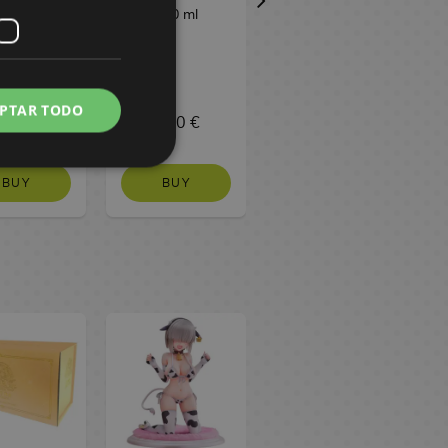
a 200 ml
300 ml
Meito 16.5 g
PTAR TODO
,80 €
3,20 €
1,50 €
BUY
BUY
NO STOCK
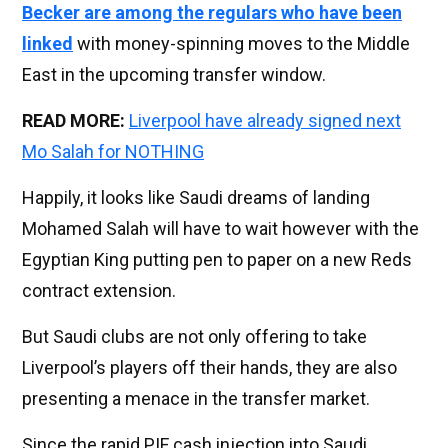
Becker are among the regulars who have been
linked
with money-spinning moves to the Middle
East in the upcoming transfer window.
READ MORE:
Liverpool have already signed next
Mo Salah for NOTHING
Happily, it looks like Saudi dreams of landing
Mohamed Salah will have to wait however with the
Egyptian King putting pen to paper on a new Reds
contract extension.
But Saudi clubs are not only offering to take
Liverpool’s players off their hands, they are also
presenting a menace in the transfer market.
Since the rapid PIF cash injection into Saudi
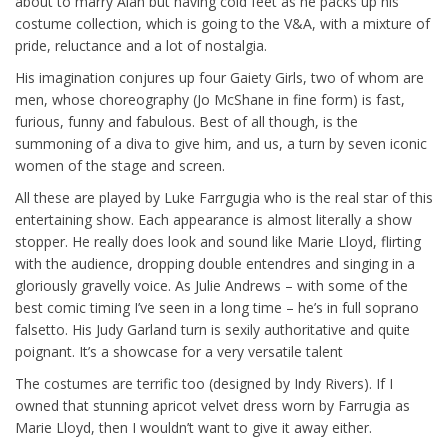
about to marry Alan but having cold feet as he packs up his
costume collection, which is going to the V&A, with a mixture of
pride, reluctance and a lot of nostalgia.
His imagination conjures up four Gaiety Girls, two of whom are
men, whose choreography (Jo McShane in fine form) is fast,
furious, funny and fabulous. Best of all though, is the
summoning of a diva to give him, and us, a turn by seven iconic
women of the stage and screen.
All these are played by Luke Farrgugia who is the real star of this
entertaining show. Each appearance is almost literally a show
stopper. He really does look and sound like Marie Lloyd, flirting
with the audience, dropping double entendres and singing in a
gloriously gravelly voice. As Julie Andrews – with some of the
best comic timing I’ve seen in a long time – he’s in full soprano
falsetto. His Judy Garland turn is sexily authoritative and quite
poignant. It’s a showcase for a very versatile talent
The costumes are terrific too (designed by Indy Rivers). If I
owned that stunning apricot velvet dress worn by Farrugia as
Marie Lloyd, then I wouldn’t want to give it away either.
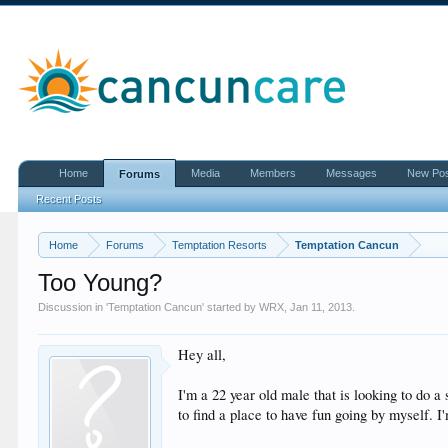
Home
Media
Members
Messages
New Po
Forums
Recent Posts
Home
Forums
Temptation Resorts
Temptation Cancun
Too Young?
Discussion in '
Temptation Cancun
' started by
WRX
,
Jan 11, 2013
.
Hey all,
I'm a 22 year old male that is looking to do a
to find a place to have fun going by myself. I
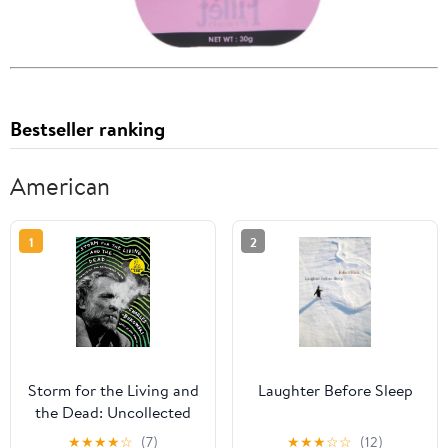
Bestseller ranking
American
1
2
Storm for the Living and
Laughter Before Sleep
the Dead: Uncollected
and Unpublished Poems
★
★
★
★
☆
(7)
★
★
★
☆
☆
(12)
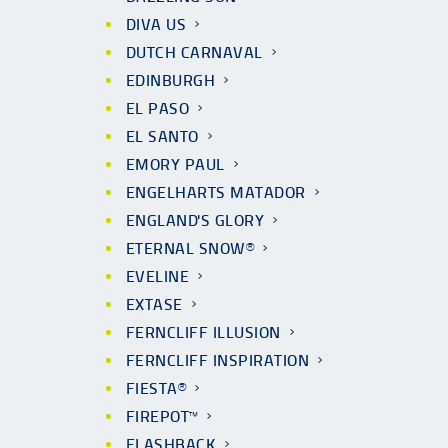
DIVA US
DUTCH CARNAVAL
EDINBURGH
EL PASO
EL SANTO
EMORY PAUL
ENGELHARTS MATADOR
ENGLAND'S GLORY
ETERNAL SNOW®
EVELINE
EXTASE
FERNCLIFF ILLUSION
FERNCLIFF INSPIRATION
FIESTA®
FIREPOT™
FLASHBACK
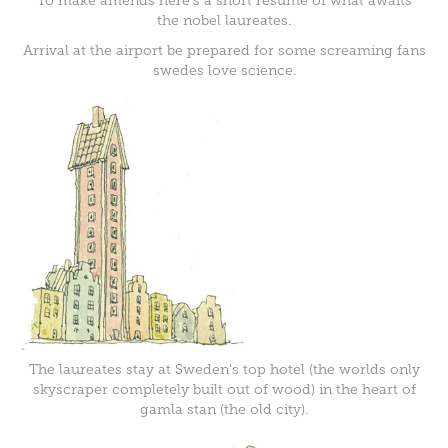
To make amends here's a short resume of what awaits
the nobel laureates.
Arrival at the airport be prepared for some screaming fans
swedes love science.
The laureates stay at Sweden's top hotel (the worlds only
skyscraper completely built out of wood) in the heart of
gamla stan (the old city).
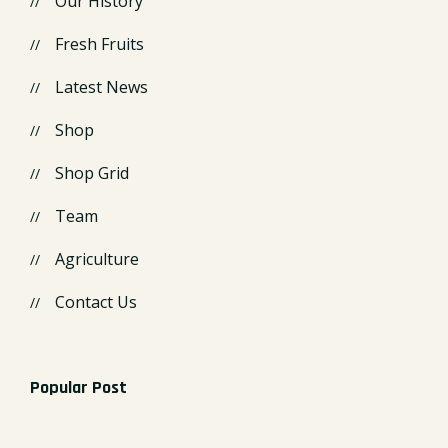
Our History
Fresh Fruits
Latest News
Shop
Shop Grid
Team
Agriculture
Contact Us
Popular Post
- - - - -
Would you filter the records and copy out each line containing "have"?

Becker are among the regulars who have been
Liverpool have already signed next
Mohamed Salah will have to wait however with the
to find a place to have fun going by myself. I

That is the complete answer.